The incredible story of Jane and Stephen Hawking.
Eddie Redmayne deservedly picked up awards galore, including a Bafta, an Oscar and a Golden Globe, for his role as astrophysicist Stephen Hawking in stirring biopic The Theory of Everything. But his co-star Felicity Jones warrants equal praise for her fiercely tender portrayal of Jane Wilde, the arts student who became Hawking’s first wife and whose tenacity and will arguably kept him alive in the years after he was diagnosed with motor neurone disease at the age of 21 and given just two years to live.
Redmayne’s astonishing physical transformation to depict the ravages of the disease is genuinely remarkable. To prepare for the role, he rigorously trained his body as a dancer would, but learning to shorten his muscles rather than lengthen them, so that he could hold himself in the contorted positions required to portray the progressively disabled Hawking.

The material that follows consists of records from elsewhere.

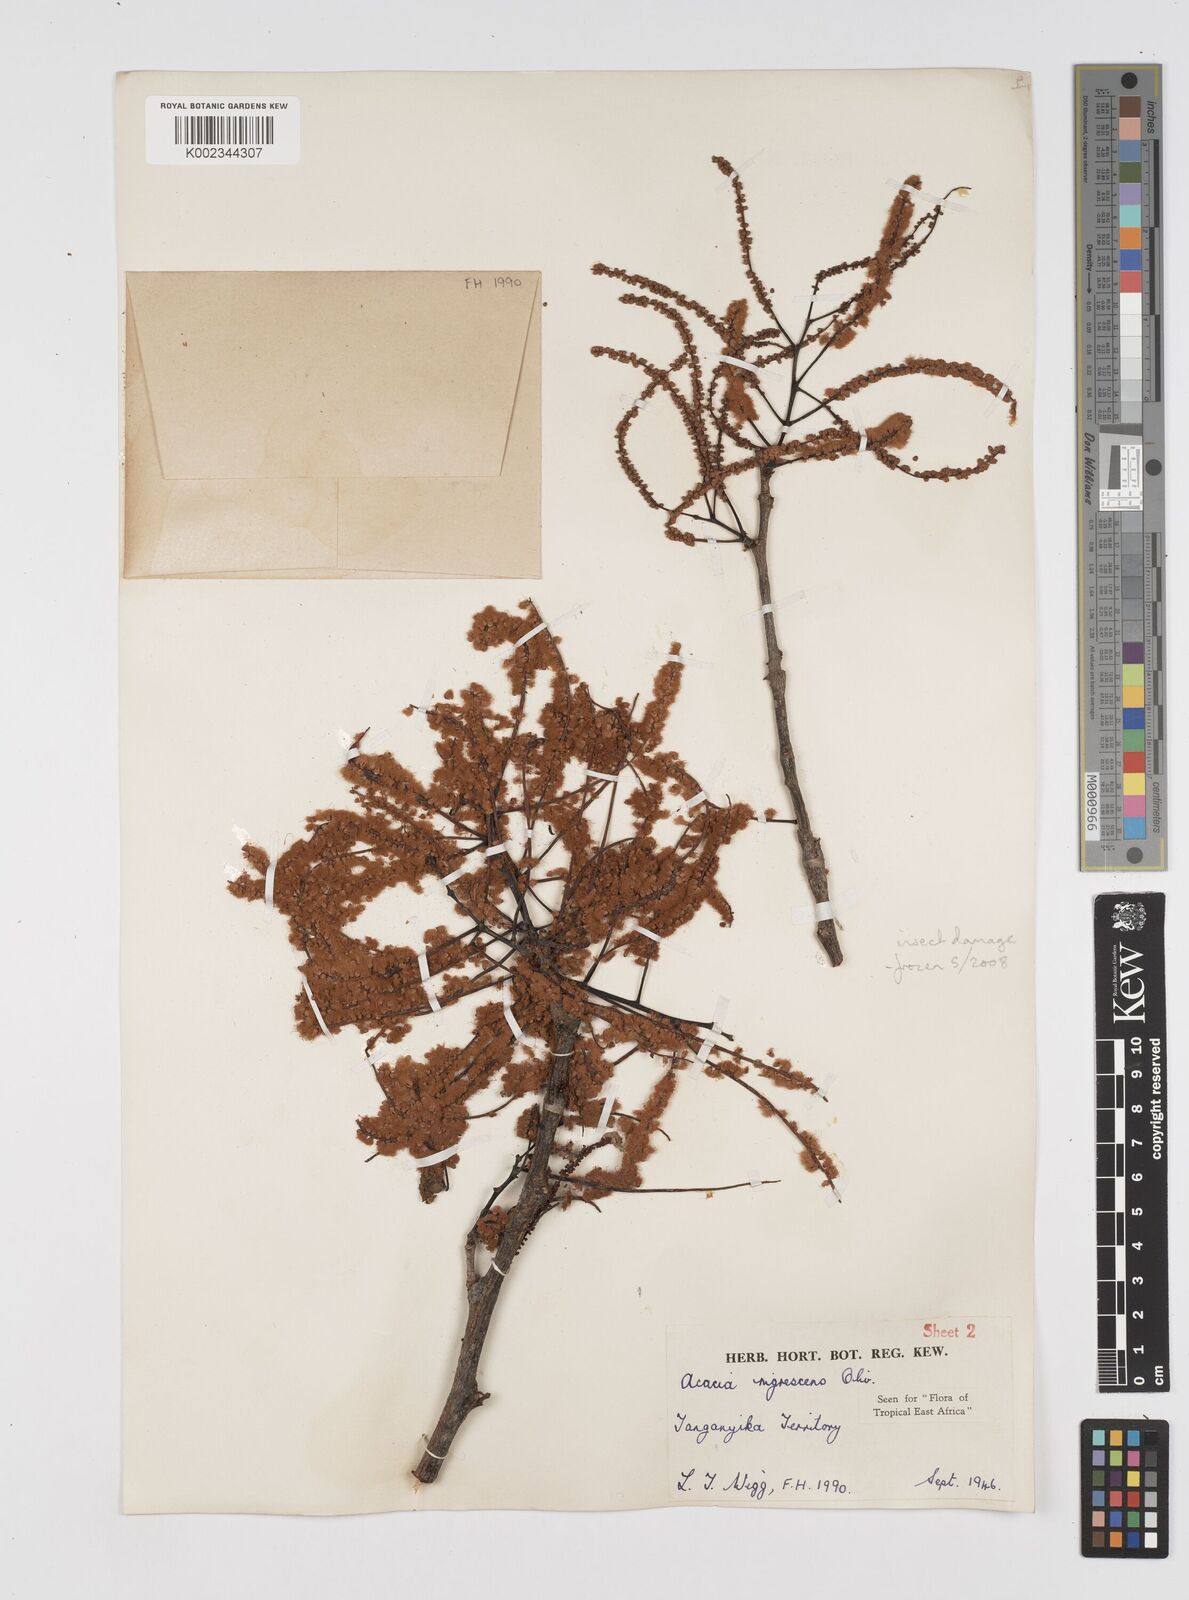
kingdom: Plantae
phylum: Tracheophyta
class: Magnoliopsida
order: Fabales
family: Fabaceae
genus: Senegalia
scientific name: Senegalia nigrescens
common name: Knobthorn
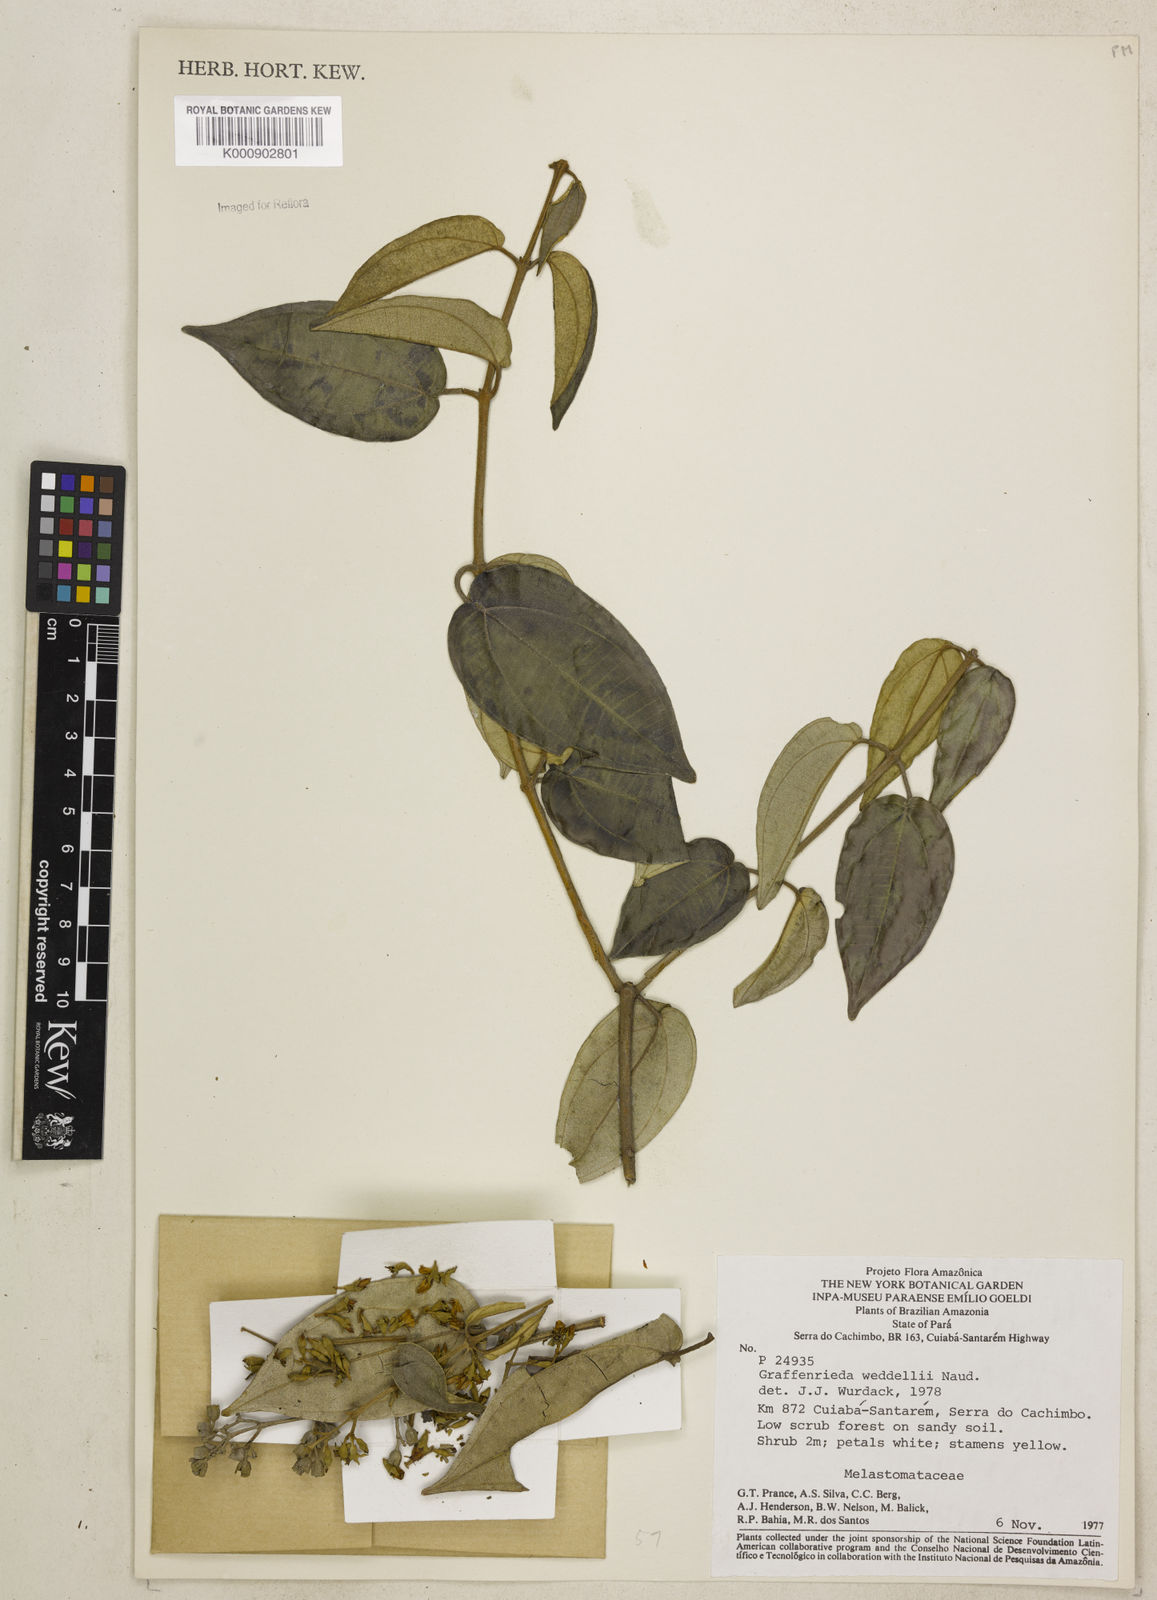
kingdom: Plantae
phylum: Tracheophyta
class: Magnoliopsida
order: Myrtales
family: Melastomataceae
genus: Graffenrieda
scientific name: Graffenrieda weddellii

It’s a very striking technical feat. But the subtler emotional transformations Redmayne and Jones display over the course of their characters’ embattled marriage are equally impressive.
By contrast, the work behind the camera is solid rather than spectacular, with director James Marsh, maker of the Oscar-winning documentary Man on Wire, doing a fine job of recreating the look and feel of 1960s, 70s and 80s Cambridge, while Anthony McCarten’s script – based on Jane’s memoir Travelling to Infinity: My Life with Stephen – deftly conveys Hawking’s scientific breakthroughs without tangling the viewer in equations.
The film’s prime focus, however, is appropriately on the human story, making The Theory of Everything less about the workings of the universe than the workings of a remarkable marriage.
Certificate 12. Runtime 123 mins. Director James Marsh.
The Theory of Everything is released on DVD & Blu-ray by Universal Pictures UK.